I appreciate the C++11 standard dictates:
If the class definition does not explicitly declare a copy constructor, one is declared implicitly. If the class definition declares a move constructor or move assignment operator, the implicitly declared copy constructor is defined as deleted; otherwise, it is defined as defaulted.
(actually copied from here)
The following code:
#include <iostream>
struct C
{
int x = 1;
C()
{
}
C(C&&)
{
}
};
int main()
{
const C c;
C c2(c);
std::cout << c.x << " " << c2.x << std::endl;
return 0;
}
does not compile on gcc 4.9.0
, but compiles just fine on Visual Studio 2013 (Compiler Version 18.00.21005.1 for x86
). Is this yet another Visual Studio violation of the standard, or am I doing something wrong this time? If this is a violation of the standard, is there a tracking bug or any source where this behaviour is documented?

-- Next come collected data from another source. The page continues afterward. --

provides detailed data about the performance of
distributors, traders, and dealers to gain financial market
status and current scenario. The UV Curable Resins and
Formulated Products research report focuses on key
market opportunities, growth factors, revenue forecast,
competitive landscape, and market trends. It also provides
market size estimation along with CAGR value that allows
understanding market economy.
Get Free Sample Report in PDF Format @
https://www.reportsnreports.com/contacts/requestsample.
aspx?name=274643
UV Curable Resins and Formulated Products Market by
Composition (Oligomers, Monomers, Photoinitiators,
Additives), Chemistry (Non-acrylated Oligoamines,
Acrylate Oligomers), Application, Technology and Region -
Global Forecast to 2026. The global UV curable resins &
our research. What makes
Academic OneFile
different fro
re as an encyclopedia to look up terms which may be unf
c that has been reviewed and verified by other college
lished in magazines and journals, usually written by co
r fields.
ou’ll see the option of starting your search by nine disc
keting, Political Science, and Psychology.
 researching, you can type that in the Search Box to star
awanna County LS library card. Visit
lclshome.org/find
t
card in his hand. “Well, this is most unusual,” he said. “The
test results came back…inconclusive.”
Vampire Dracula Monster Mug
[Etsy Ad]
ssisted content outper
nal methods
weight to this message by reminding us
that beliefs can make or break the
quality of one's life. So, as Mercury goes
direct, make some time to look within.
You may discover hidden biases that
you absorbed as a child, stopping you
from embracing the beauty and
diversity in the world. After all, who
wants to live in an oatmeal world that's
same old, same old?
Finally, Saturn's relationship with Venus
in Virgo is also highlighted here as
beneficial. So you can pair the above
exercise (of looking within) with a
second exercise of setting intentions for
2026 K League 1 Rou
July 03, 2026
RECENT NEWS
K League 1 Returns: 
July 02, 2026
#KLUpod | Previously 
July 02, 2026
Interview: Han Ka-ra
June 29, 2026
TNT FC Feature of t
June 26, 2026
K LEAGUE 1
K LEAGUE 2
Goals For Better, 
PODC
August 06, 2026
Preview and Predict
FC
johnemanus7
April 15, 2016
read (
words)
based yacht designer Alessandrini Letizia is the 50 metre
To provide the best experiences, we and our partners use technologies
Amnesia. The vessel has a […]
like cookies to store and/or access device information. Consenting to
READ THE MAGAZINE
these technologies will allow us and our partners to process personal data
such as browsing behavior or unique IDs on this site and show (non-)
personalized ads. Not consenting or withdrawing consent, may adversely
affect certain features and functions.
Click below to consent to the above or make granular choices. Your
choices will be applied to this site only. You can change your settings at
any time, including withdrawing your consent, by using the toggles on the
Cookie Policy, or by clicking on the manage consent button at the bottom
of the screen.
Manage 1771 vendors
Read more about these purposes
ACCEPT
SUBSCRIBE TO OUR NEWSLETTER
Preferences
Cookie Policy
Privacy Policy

You're not doing anything wrong, and your interpretation of the standard is correct. Visual C++ 2013 indeed does not implement these rules properly.
A relevant bug report is here:
Default copy constructor is generated even when a custom move constructor is defined [c++11]
It's marked as Won't Fix
and the comment from the development team is:
Visual Studio 2013 indeed does not fully implement the C++11 rules governing special member functions and move operations. We will include a fix for this bug in the next major release of Visual Studio.
The good news is that things seem to be working properly in Visual C++ 2015 RC. I've just verified that your code triggers both compiler and IntelliSense errors. The compiler diagnostic is:
error C2280: 'C::C(const C &)': attempting to reference a deleted function
(From what I've tested during the past few months, MSVC14 is shaping up as a pretty good C++ compiler - lots of standard compliance issues have been fixed.)